On November 17, the Delhi court allowed the police to conduct nacro analysis tests in Poonawalla. As Poonawala’s five-day police custody ends the next day, Dr. Rohini said on Monday. The examination will be conducted at Baba Sahib Ambedkar Hospital.

Although this may not be admissible in court, officials are of the opinion that some crucial evidence may be examined to establish the case in court.

Another retired Delhi police chief, who requested anonymity, said, “Based on the narco-analysis test, if the police find anything, it is relevant. A confession is not admissible, but it is an aid to the investigator.

Stressing that circumstantial evidence will play a crucial role in establishing the guilt of the accused, a Delhi Police official said that since the accused and Shraddha were in live contact, the case would be strengthened with forensic evidence and DNA samples of those recovered. body parts

“Even if the DNA of one of those pieces matched that of her relatives, that would be enough to prove his guilt. Police search and take away so those things will be used in court. The fact that he gave different versions to different people about Shraddha will also go against him,” the officer said.

Srivastava said the case will be a test for the forensic department as a lot depends on it.

“The best help of forensic science has to be sought in this case and if the accused gets off scot free, it will be a failure of the criminal justice system of which police, courts and forensics are all part,” he said.

Another retired officer, who was involved in the infamous Tandoor murder case investigation, said the police were finding it difficult to prove the crime.

“The police are only going by his version. Although he has meticulously cleaned the crime scene, there is a possibility that dried blood will be found on the rubber lining of the fridge, which could be the nail in his case. Although the narco-analysis test is not admissible in court, these findings will help the police to gather evidence,” he agreed with other officials.

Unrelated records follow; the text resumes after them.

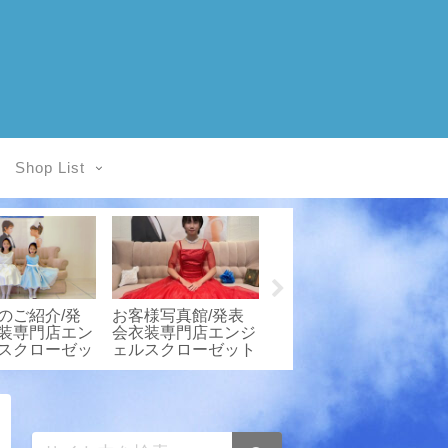
Shop List
写真館/発表
お客様写真館/発表
★お客様写真館/子
専門店エンジ
会衣装専門店エンジ
供ドレスレンタル
クローゼット
ェルスクローゼット
Angel’sCloset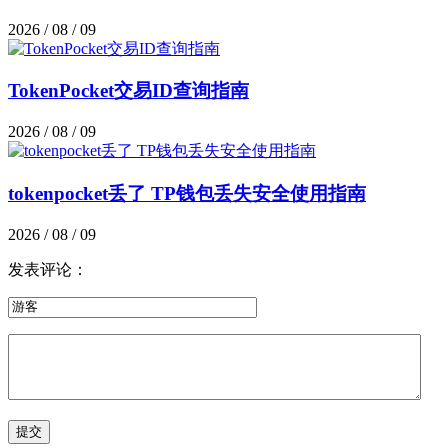
2026 / 08 / 09
TokenPocket交易ID查询指南
2026 / 08 / 09
tokenpocket丢了 TP钱包丢失安全使用指南
2026 / 08 / 09
发表评论：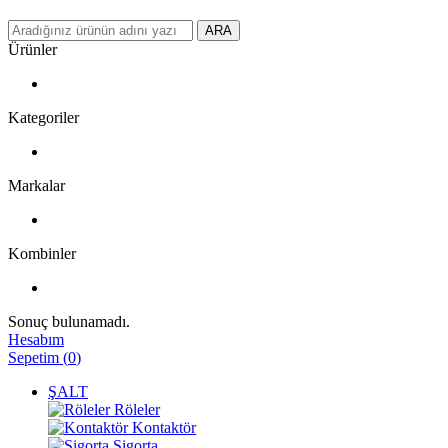
ARA
Ürünler
Kategoriler
Markalar
Kombinler
Sonuç bulunamadı.
Hesabım
Sepetim
(
0
)
ŞALT
Röleler
Kontaktör
Sigorta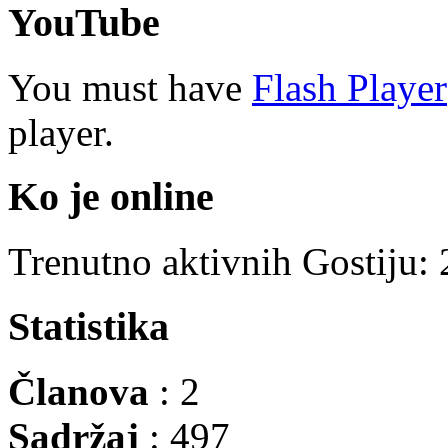
YouTube
You must have
Flash Player
player.
Ko je online
Trenutno aktivnih Gostiju:
Statistika
Članova
: 2
Sadržaj
: 497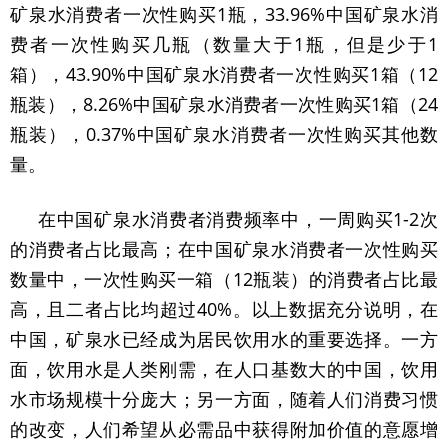
矿泉水消费者一次性购买1瓶，33.96%中国矿泉水消
费者一次性购买几瓶（数量大于1瓶，但是少于1
箱），43.90%中国矿泉水消费者一次性购买1箱（12
瓶装），8.26%中国矿泉水消费者一次性购买1箱（24
瓶装），0.37%中国矿泉水消费者一次性购买其他数
量。
在中国矿泉水消费者消费频率中，一周购买1-2次
的消费者占比最高；在中国矿泉水消费者一次性购买
数量中，一次性购买一箱（12瓶装）的消费者占比最
高，且二者占比均超过40%。以上数据充分说明，在
中国，矿泉水已经成为居民饮用水的重要选择。一方
面，饮用水是人类刚需，在人口基数大的中国，饮用
水市场规模十分庞大；另一方面，随着人们消费习惯
的改变，人们希望从必需品中获得附加价值的意愿增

Recalling the Tandoor case, the retired officer said the accused killed Naina Sahni out of anger. The murderer cleaned the crime scene, wrapped the body in a bedsheet and tried to throw it in the Yamuna but failed, then tried to burn the body in a tandoor, he said.

But the case appears to be a well-planned murder, he added.

“The way he bought the fridge and the mutilation weapon shows the level of meticulous planning he went through. As the crime took place around six months back, CCTV footage of his movements is difficult to find as such footage is usually kept for a month,” said the retired officer.

On the challenges of filing a charge sheet in the case, Srivastava said the investigation is about finding the truth. Prima facie evidence in the form of eyewitness accounts, details of the murder weapon, clothing and injuries caused by the murder weapon are a part of the evidence.

He said there was other circumstantial evidence of where Walker lived, when she was last seen and in whose company.

In 2020, the police also recorded the statements of two people whom Walker approached for help following the attack by the accused. The police will send the clothes and sharp object recovered from accused Poonawala’s Mehrauli residence for forensic examination.

However, the investigators are yet to find the clothes the two were wearing on May 18 when the crime took place. They recovered CCTV footage of a man suspected to be Poonawala walking with a bag in the early hours of last month.

On Friday, the Delhi Police had sent a team to Maharashtra, Haryana and Himachal Pradesh to collect evidence in the case.

According to officials, after leaving Mumbai, Walker and Poonawala traveled to several places, including Himachal Pradesh, and the police are visiting these places to check if any developments during those trips prompted Poonawala to kill his partner.